Chefe da ONU na Somália se diz ‘chocado e indignado’ com ataques na capital

País tem realizado diversos avanços institucionais no último ano. Segundo relatos da imprensa, pelo menos 34 civis morreram após dois atentados suicidas assumidos por grupo ligado à Al-Qaeda.

Representante Especial Augustine Mahiga. Foto: ONU/Stuart Price

Representante Especial Augustine Mahiga. Foto: ONU/Stuart Price

O enviado das Nações Unidas para a Somália condenou neste domingo (14) os ataques mortais na capital, Mogadíscio, ligados ao grupo armado islâmico Al-Shabaab. Ele reiterou o apoio da comunidade internacional ao Governo da Somália, que tem realizado uma série de avanços institucionais no último ano.

Segundo relatos da imprensa, pelo menos 34 civis morreram após dois atentados suicidas em Mogadíscio.

“Eu me junto ao governo e ao povo da Somália para condenar estes atos sem sentido de terror”, declarou o Representante Especial do Secretário-Geral para a Somália, Augustine P. Mahiga, em um comunicado do Escritório Político da ONU para a Somália (UNPOS).

“Meus pensamentos estão com as famílias e amigos dos mortos e feridos”, acrescentou Mahiga.

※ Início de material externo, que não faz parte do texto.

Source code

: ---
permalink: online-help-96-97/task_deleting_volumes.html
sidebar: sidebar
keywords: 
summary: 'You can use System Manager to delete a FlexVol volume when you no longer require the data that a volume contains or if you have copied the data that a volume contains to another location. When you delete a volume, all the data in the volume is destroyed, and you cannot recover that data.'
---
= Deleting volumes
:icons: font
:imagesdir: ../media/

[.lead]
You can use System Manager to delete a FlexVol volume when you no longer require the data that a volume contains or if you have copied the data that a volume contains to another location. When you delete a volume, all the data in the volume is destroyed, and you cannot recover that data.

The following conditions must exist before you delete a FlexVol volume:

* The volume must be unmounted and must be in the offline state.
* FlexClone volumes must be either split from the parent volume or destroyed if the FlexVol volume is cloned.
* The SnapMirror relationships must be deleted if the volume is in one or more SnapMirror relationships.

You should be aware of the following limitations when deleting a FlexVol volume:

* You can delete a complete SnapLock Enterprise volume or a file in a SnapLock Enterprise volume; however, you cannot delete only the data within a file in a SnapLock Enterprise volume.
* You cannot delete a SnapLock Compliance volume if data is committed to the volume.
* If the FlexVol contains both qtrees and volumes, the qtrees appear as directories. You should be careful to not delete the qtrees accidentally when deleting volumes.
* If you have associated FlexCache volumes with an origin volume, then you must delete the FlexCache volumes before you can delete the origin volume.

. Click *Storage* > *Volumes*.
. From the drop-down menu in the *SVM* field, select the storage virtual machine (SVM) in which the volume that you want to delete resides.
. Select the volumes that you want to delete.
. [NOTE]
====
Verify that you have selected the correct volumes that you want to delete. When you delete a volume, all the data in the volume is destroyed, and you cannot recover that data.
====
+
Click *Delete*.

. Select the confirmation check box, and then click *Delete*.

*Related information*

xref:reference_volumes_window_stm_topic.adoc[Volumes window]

Os relatos iniciais indicavam que muitos civis inocentes foram mortos, incluindo mulheres e pelo menos uma criança. As explosões ocorreram em vários locais, inclusive em uma sede do Judiciário.

Fontes de mídia relataram que o ataque à corte consistiu em uma explosão de carro-bomba e pessoas armadas que invadiram o local. Testemunhas disseram que muitas pessoas tentaram correr para fora do prédio.

O Al-Shabaab, um grupo islâmico armado supostamente ligado à Al-Qaeda, assumiu a responsabilidade dos atentados.

Mahiga afirmou estar “chocado e indignado” pelos ataques, ressaltando que a Somália está realizando um progresso notável para a estabilização e estes grandes progressos “não serão ofuscados pelos atos desesperados desses terroristas covardes”.

“A comunidade internacional vai continuar a apoiar o Governo Federal, em seus esforços para assegurar uma Somália segura para todos os seus cidadãos”, ressaltou Mahiga.

A Somália está realizando uma virada política histórica desde agosto de 2012, quando formou o primeiro parlamento em anos e encerrou a chamada “fase de transição” que começou com o lançamento, em 2004, com um governo interino apoiado pela ONU. O governo anterior foi encerrado em 1991, com a deposição do ditador Mohamed Siad Barre.

O Secretário-Geral da ONU estabeleceu a UNPOS em 15 de abril de 1995, para ajudar a promover as causas da paz e da reconciliação, através de contatos com os líderes somalis, organizações cívicas e os estados e organizações interessadas.